Picking a gift – things you need to consider

Practical vs pleasurable?
When buying items that are suitable for people with dementia, you’ll discover there are gifts that can be lots of fun and others that are more practical, but may be equally well received as a gift.

What stage are they at?
The dementia journey is often seen as a series of three stages – early, mid and late. It’s important to think about what stage the person you’re buying for might be at and how that could impact their ability to use or appreciate any gift you give. For example, someone in the early stages may enjoy games or puzzle books as they’re still able to complete them, but someone in the mid or later stages may struggle.
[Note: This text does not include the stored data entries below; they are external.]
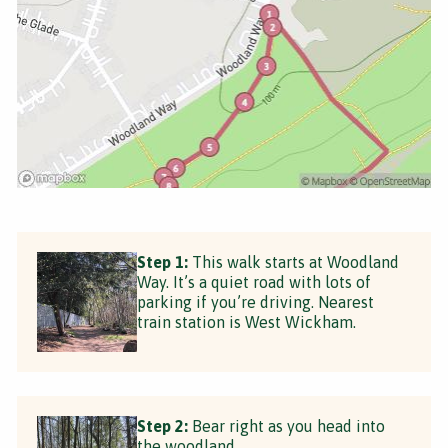
Step 1:
This walk starts at Woodland
Way. It’s a quiet road with lots of
parking if you’re driving. Nearest
train station is West Wickham.
Step 2:
Bear right as you head into
the woodland.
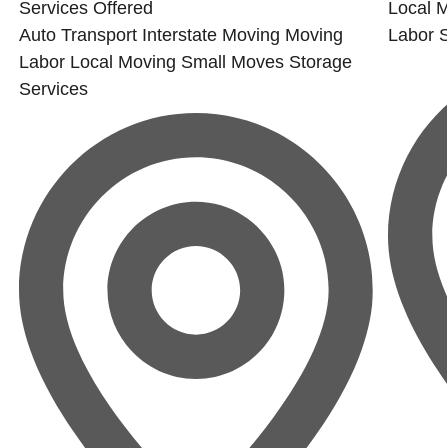
Services Offered
Local 
Auto Transport
Interstate Moving
Moving
Labor
Labor
Local Moving
Small Moves
Storage
Services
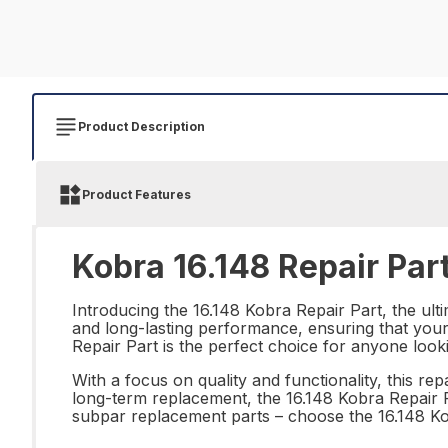
Product Description
Product Features
Kobra 16.148 Repair Par
Introducing the 16.148 Kobra Repair Part, the ulti
and long-lasting performance, ensuring that your 
Repair Part is the perfect choice for anyone look
With a focus on quality and functionality, this r
long-term replacement, the 16.148 Kobra Repair Pa
subpar replacement parts – choose the 16.148 K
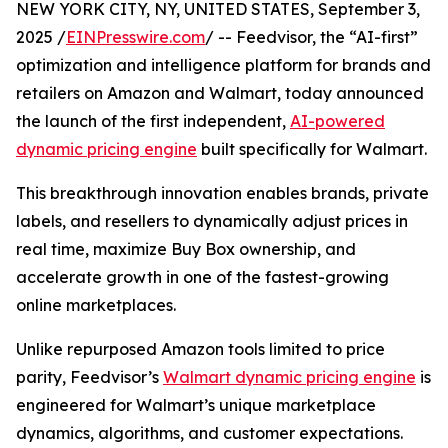
NEW YORK CITY, NY, UNITED STATES, September 3,
2025 /
EINPresswire.com
/ -- Feedvisor, the “AI-first”
optimization and intelligence platform for brands and
retailers on Amazon and Walmart, today announced
the launch of the first independent,
AI-powered
dynamic pricing engine
built specifically for Walmart.
This breakthrough innovation enables brands, private
labels, and resellers to dynamically adjust prices in
real time, maximize Buy Box ownership, and
accelerate growth in one of the fastest-growing
online marketplaces.
Unlike repurposed Amazon tools limited to price
parity, Feedvisor’s
Walmart dynamic pricing engine
is
engineered for Walmart’s unique marketplace
dynamics, algorithms, and customer expectations.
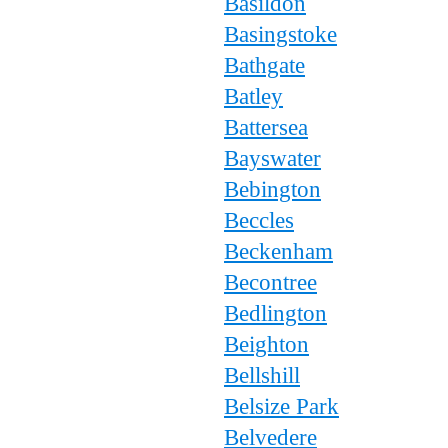
Basildon
Basingstoke
Bathgate
Batley
Battersea
Bayswater
Bebington
Beccles
Beckenham
Becontree
Bedlington
Beighton
Bellshill
Belsize Park
Belvedere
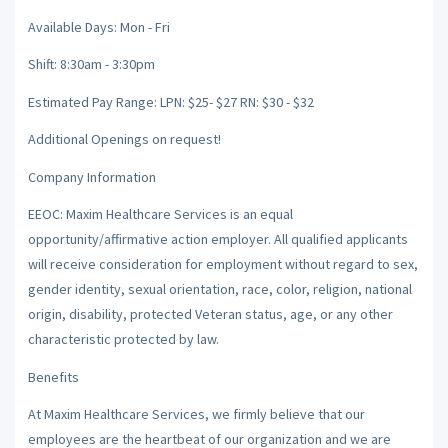
Available Days: Mon - Fri
Shift: 8:30am - 3:30pm
Estimated Pay Range: LPN: $25- $27 RN: $30 - $32
Additional Openings on request!
Company Information
EEOC: Maxim Healthcare Services is an equal
opportunity/affirmative action employer. All qualified applicants
will receive consideration for employment without regard to sex,
gender identity, sexual orientation, race, color, religion, national
origin, disability, protected Veteran status, age, or any other
characteristic protected by law.
Benefits
At Maxim Healthcare Services, we firmly believe that our
employees are the heartbeat of our organization and we are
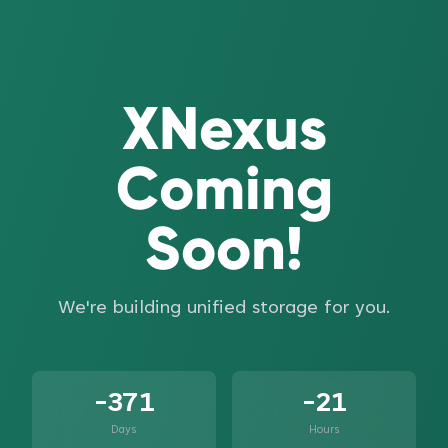
XNexus
Coming
Soon!
We're building unified storage for you.
-371
-21
Days
Hours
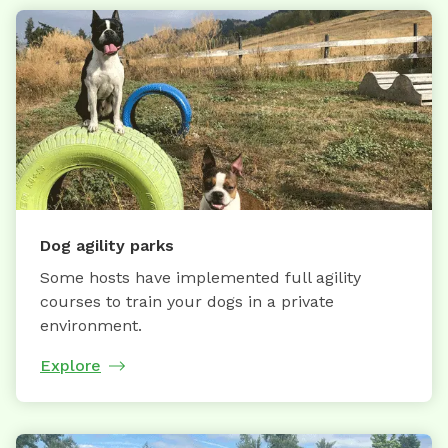
Dog agility parks
Some hosts have implemented full agility
courses to train your dogs in a private
environment.
Explore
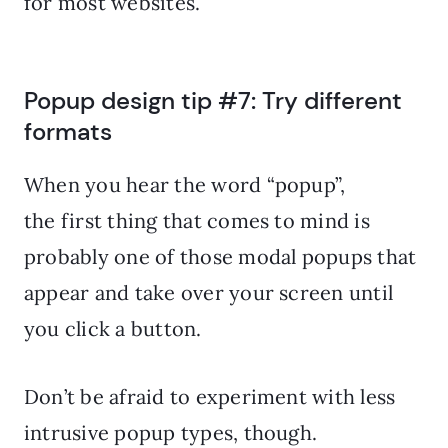
for most websites.
Popup design tip #7: Try different
formats
When you hear the word “popup”,
the first thing that comes to mind is
probably one of those modal popups that
appear and take over your screen until
you click a button.
Don’t be afraid to experiment with less
intrusive popup types, though.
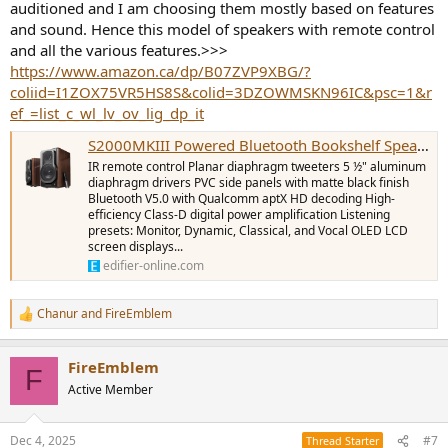
auditioned and I am choosing them mostly based on features
and sound. Hence this model of speakers with remote control
and all the various features.>>>
https://www.amazon.ca/dp/B07ZVP9XBG/?
coliid=I1ZOX75VR5HS8S&colid=3DZOWMSKN96IC&psc=1&r
ef_=list_c_wl_lv_ov_lig_dp_it
S2000MKIII Powered Bluetooth Bookshelf Speaker
IR remote control Planar diaphragm tweeters 5 ½" aluminum
diaphragm drivers PVC side panels with matte black finish
Bluetooth V5.0 with Qualcomm aptX HD decoding High-
efficiency Class-D digital power amplification Listening
presets: Monitor, Dynamic, Classical, and Vocal OLED LCD
screen displays...
edifier-online.com
Chanur
and
FireEmblem
R
e
a
FireEmblem
c
F
t
Active Member
i
o
n
Dec 4, 2025
#7
Thread Starter
s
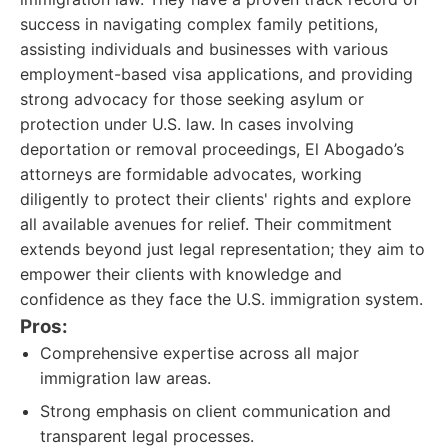
success in navigating complex family petitions,
assisting individuals and businesses with various
employment-based visa applications, and providing
strong advocacy for those seeking asylum or
protection under U.S. law. In cases involving
deportation or removal proceedings, El Abogado’s
attorneys are formidable advocates, working
diligently to protect their clients' rights and explore
all available avenues for relief. Their commitment
extends beyond just legal representation; they aim to
empower their clients with knowledge and
confidence as they face the U.S. immigration system.
Pros:
Comprehensive expertise across all major
immigration law areas.
Strong emphasis on client communication and
transparent legal processes.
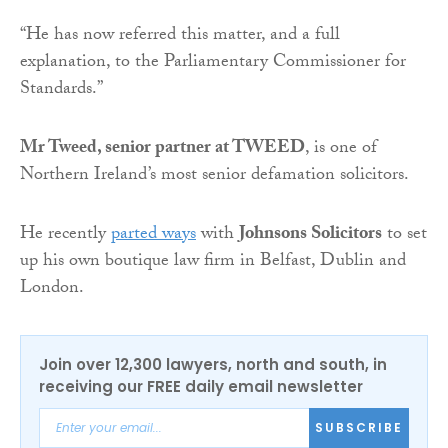
“He has now referred this matter, and a full
explanation, to the Parliamentary Commissioner for
Standards.”
Mr Tweed, senior partner at TWEED
, is one of
Northern Ireland’s most senior defamation solicitors.
He recently
parted ways
with
Johnsons Solicitors
to set
up his own boutique law firm in Belfast, Dublin and
London.
Join over 12,300 lawyers, north and south, in
receiving our FREE daily email newsletter
SUBSCRIBE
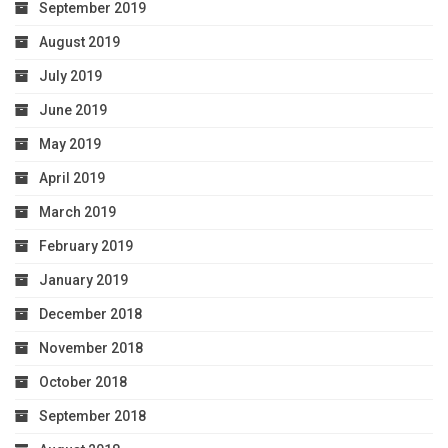
September 2019
August 2019
July 2019
June 2019
May 2019
April 2019
March 2019
February 2019
January 2019
December 2018
November 2018
October 2018
September 2018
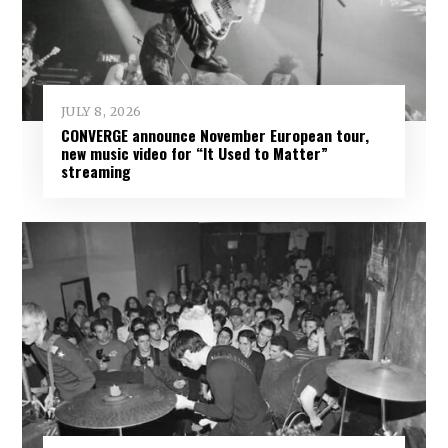
JULY 8, 2026
CONVERGE announce November European tour,
new music video for “It Used to Matter”
streaming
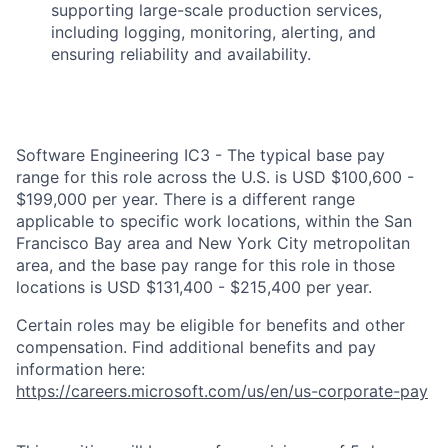
supporting large-scale production services,
including logging, monitoring, alerting, and
ensuring reliability and availability.
Software Engineering IC3 - The typical base pay
range for this role across the U.S. is USD $100,600 -
$199,000 per year. There is a different range
applicable to specific work locations, within the San
Francisco Bay area and New York City metropolitan
area, and the base pay range for this role in those
locations is USD $131,400 - $215,400 per year.
Certain roles may be eligible for benefits and other
compensation. Find additional benefits and pay
information here:
https://careers.microsoft.com/us/en/us-corporate-pay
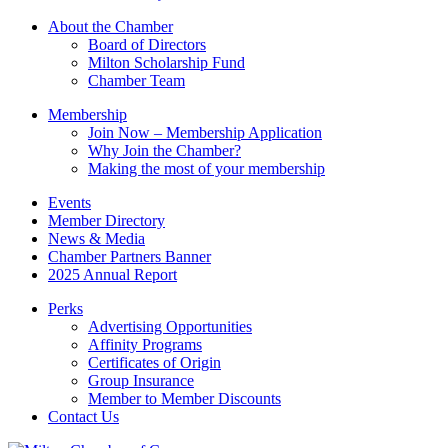
this
About the Chamber
field
Board of Directors
blank.
Milton Scholarship Fund
Chamber Team
Membership
Join Now – Membership Application
Why Join the Chamber?
Making the most of your membership
Events
Member Directory
News & Media
Chamber Partners Banner
2025 Annual Report
Perks
Advertising Opportunities
Affinity Programs
Certificates of Origin
Group Insurance
Member to Member Discounts
Contact Us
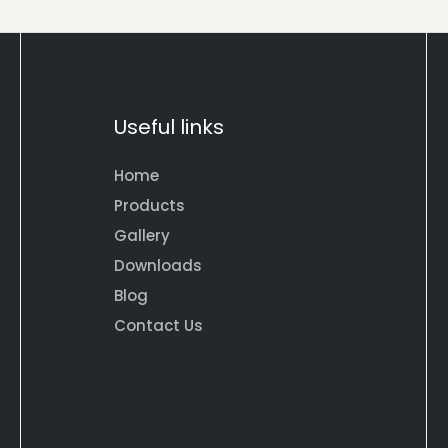
Useful links
Home
Products
Gallery
Downloads
Blog
Contact Us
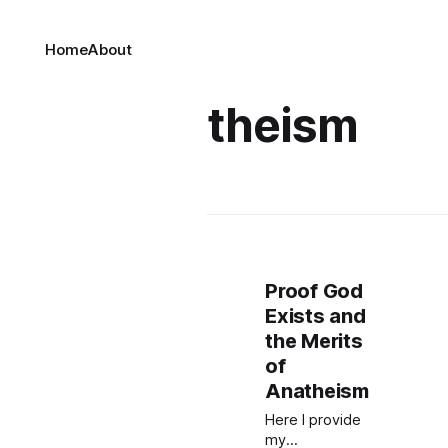
Home
About
theism
Proof God
Exists and
the Merits
of
Anatheism
Here I provide
my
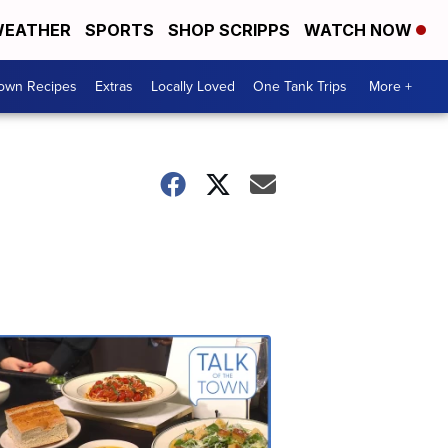
EATHER
SPORTS
SHOP SCRIPPS
WATCH NOW
Town Recipes
Extras
Locally Loved
One Tank Trips
More +
Talk
of
the
Town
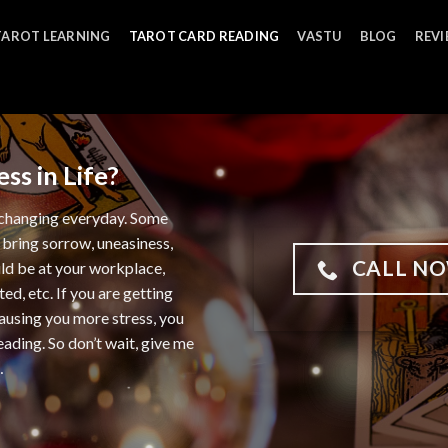
TAROT LEARNING
TAROT CARD READING
VASTU
BLOG
REV
ss in Life?
ut changing everyday. Some
 bring sorrow, uneasiness,
CALL NO
uld be at your workplace,
ted, etc. If you are getting
causing you more stress, you
ading. So don’t wait, give me
…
Instead, they may respond better to dementia-friendly jigsaws.

What are their interests?
Think about what they enjoyed doing before they developed dementia? Were they a keen gardener? If that’s the case, they will undoubtedly still enjoy doing gardening and being outdoors, but may struggle to dig flowerbeds or shift compost. Instead, they may enjoy sitting at a table potting plants or watering using specially adapted gardening tools.

What NOT to buy
Don’t be tempted to buy children’s toys because they’re simpler and easier for someone with dementia to complete – it can be very demeaning. And while sweets and chocolates may seem an easy choice for someone with dementia, the condition can sometimes cause chewing and swallowing issues, and a big box of chewy sweets or chocolates could pose a choking hazard. Watch out for splashing out on the very latest technology – a flashy phone or TV could be too complicated for them to operate and cause confusion and stress.